So my other half is obsessed with black beans. I don’t know why, but he is. Chicken with rice and beans and he is in culinary heaven! So I tried a different version of the Italian ‘arancini’, the fried and delicious risotto ball stuffed with cheese.
This version is baked instead of fried and also is closer to latin cuisine. As that it goes really well with tacos for example.
Latin no-fry risotto balls
– 1/2 cup of risotto rice
– 1/2 cup cooked black beans
– 2 slices of cheese (any kind you want)
– 2 eggs
– 1 cup of bread crumbs (I crumbled some gluten free bread for this)
– 1 cup yoghurt or quark
– 1 lemon
– 1 clove of garlic
– some fresh cilantro
1. Cook the risotto rice with about 1 cup of water so you get nice gluey rice.
2. Mix rice with beans and cheese and set aside for a few minutes until it’s cooled down.

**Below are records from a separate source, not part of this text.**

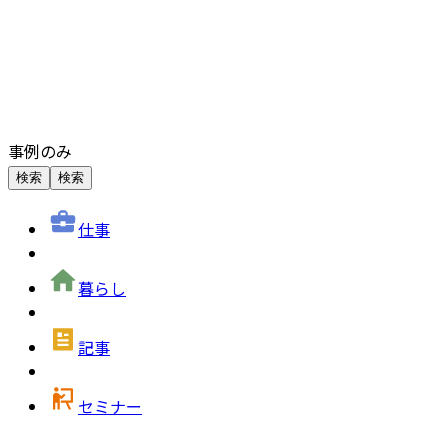
事例のみ
検索
検索
仕事
暮らし
記事
セミナー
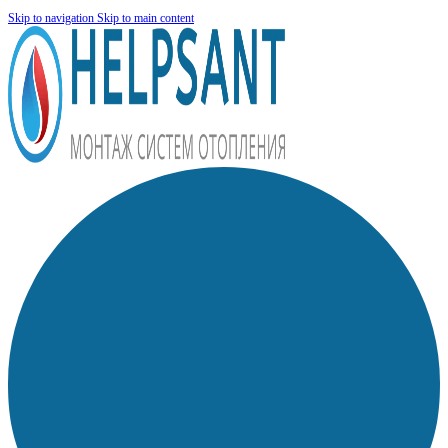
Skip to navigation
Skip to main content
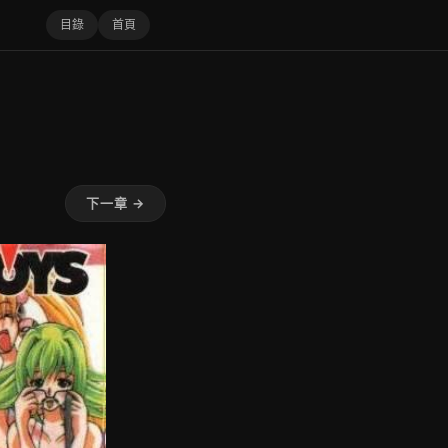
目錄
首頁
下一章 →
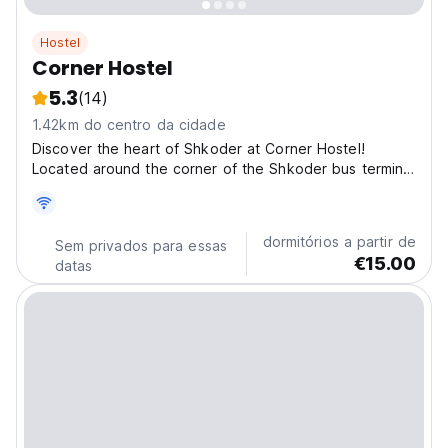
Hostel
Corner Hostel
5.3
(14)
1.42km do centro da cidade
Discover the heart of Shkoder at Corner Hostel!
Located around the corner of the Shkoder bus terminal
and just a few minutes away from the vibrant city
center, our vibrant hostel offers a cozy and stylish
haven for travelers seeking an authentic Albanian...
dormitórios a partir de
Sem privados para essas
€15.00
datas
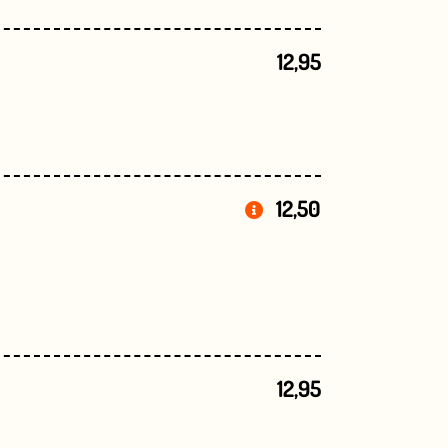
12,95
12,50
12,95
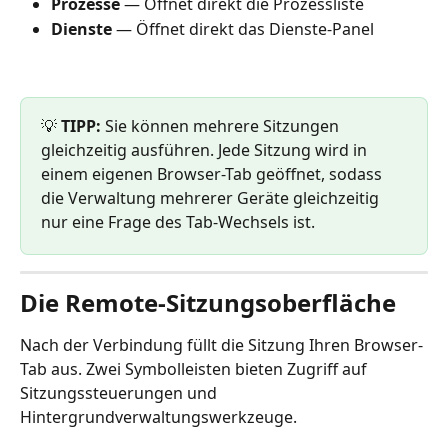
Prozesse
 — Öffnet direkt die Prozessliste
Dienste
 — Öffnet direkt das Dienste-Panel
💡 
TIPP:
 Sie können mehrere Sitzungen 
gleichzeitig ausführen. Jede Sitzung wird in 
einem eigenen Browser-Tab geöffnet, sodass 
die Verwaltung mehrerer Geräte gleichzeitig 
nur eine Frage des Tab-Wechsels ist.
Die Remote-Sitzungsoberfläche
Nach der Verbindung füllt die Sitzung Ihren Browser-
Tab aus. Zwei Symbolleisten bieten Zugriff auf 
Sitzungssteuerungen und 
Hintergrundverwaltungswerkzeuge.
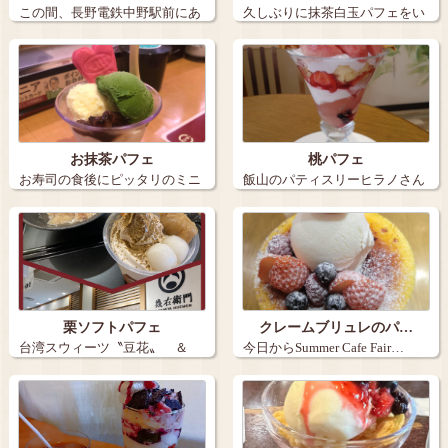
この間、長野電鉄中野駅前にあ
久しぶりに抹茶白玉パフェをい
る、ステイ …
ただきました…
お抹茶パフェ
桃パフェ
お寿司の食後にピッタリのミニ
飯山のパティスリーヒラノさん
サイズ お…
で桃が出たと…
栗ソフトパフェ
クレームブリュレのパ…
台湾スウィーツ〝豆花〟 ＆
今日からSummer Cafe Fair…
不動の定…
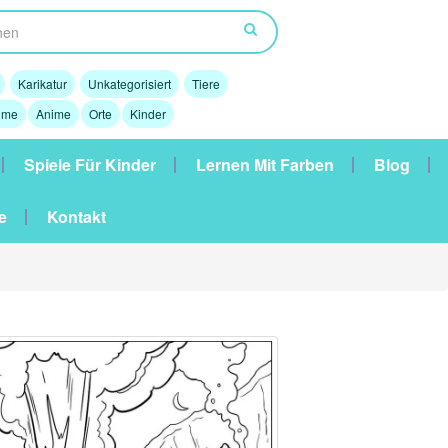
Karikatur
Unkategorisiert
Tiere
lme
Anime
Orte
Kinder
Spiele Für Kinder
Lernen Mit Farben
Blog
e
Kontakt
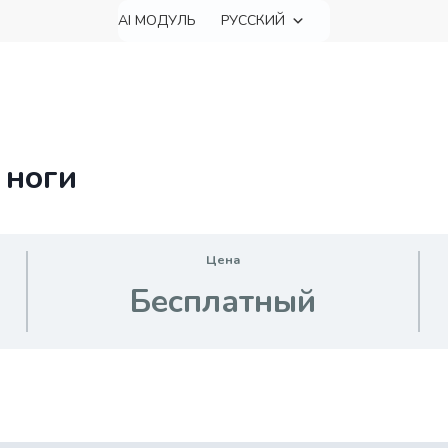
AI МОДУЛЬ
РУССКИЙ
 ноги
Цена
Бесплатный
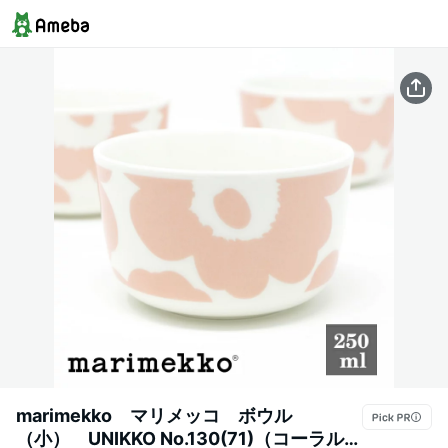
marimekko マリメッコ ボウル
（小） UNIKKO No.130(71)（コーラルピ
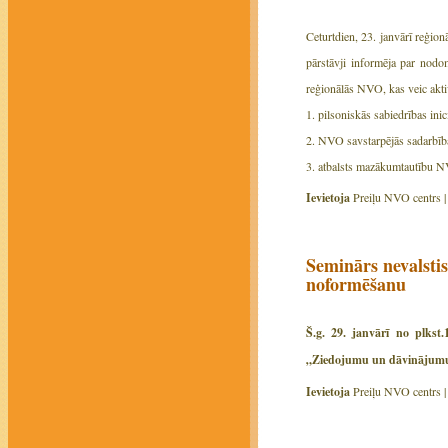
Ceturtdien, 23. janvārī reģion
pārstāvji informēja par nodom
reģionālās NVO, kas veic aktiv
1. pilsoniskās sabiedrības inici
2. NVO savstarpējās sadarbība
3. atbalsts mazākumtautību N
Ievietoja
Preiļu NVO centrs 
Seminārs nevalst
noformēšanu
Š.g. 29. janvārī no plkst
„Ziedojumu un dāvinājumu 
Ievietoja
Preiļu NVO centrs 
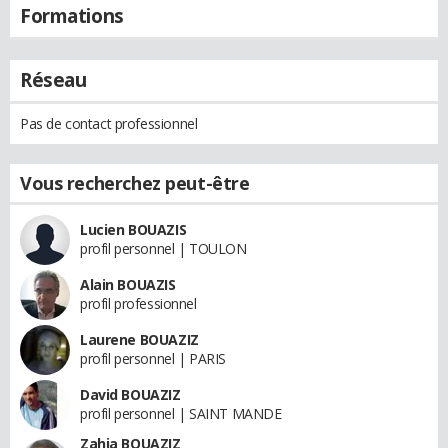
Formations
Réseau
Pas de contact professionnel
Vous recherchez peut-être
Lucien BOUAZIS
profil personnel | TOULON
Alain BOUAZIS
profil professionnel
Laurene BOUAZIZ
profil personnel | PARIS
David BOUAZIZ
profil personnel | SAINT MANDE
Zahia BOUAZIZ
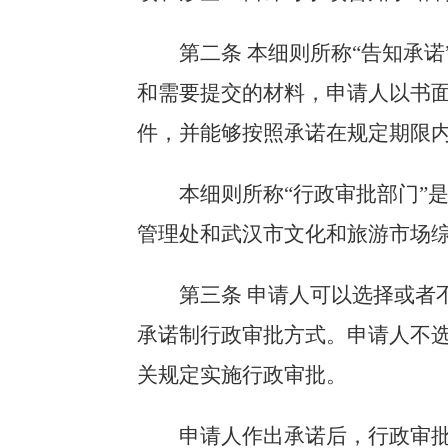
第二条 本细则所称“告知承
和需要提交的材料，申请人以书
件，并能够按照承诺在规定期限
本细则所称“行政审批部门”
管理处和武汉市文化和旅游市场综
第三条 申请人可以选择或者
承诺制行政审批方式。申请人不
关规定实施行政审批。
申请人作出承诺后，行政审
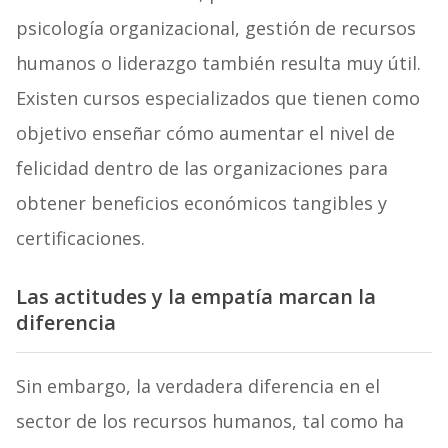
psicología organizacional, gestión de recursos
humanos o liderazgo también resulta muy útil.
Existen cursos especializados que tienen como
objetivo enseñar cómo aumentar el nivel de
felicidad dentro de las organizaciones para
obtener beneficios económicos tangibles y
certificaciones.
Las actitudes y la empatía marcan la
diferencia
Sin embargo, la verdadera diferencia en el
sector de los recursos humanos, tal como ha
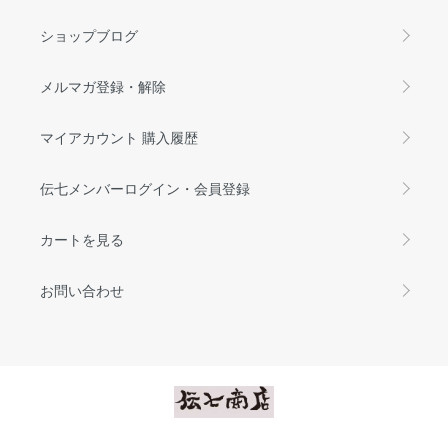
ショップブログ
メルマガ登録・解除
マイアカウント 購入履歴
伝七メンバーログイン・会員登録
カートを見る
お問い合わせ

3. Beat the eggs in a small bowl. Add some salt.
4. Form golf-ball sized balls with the rice mix. Dip into the egg, then dip into the bread crumbs.
5. Repeat until all rice is used up.
6. Put the rice balls into an oven-safe dish and bake in the oven at about 300 degrees celsius until the bread crumbs turn gold brown. This should take about 15-20 minutes.
7. Mix yoghurt, lemon, garlic and chopped cilantro. Season with salt and pepper. Serve with the risotto balls.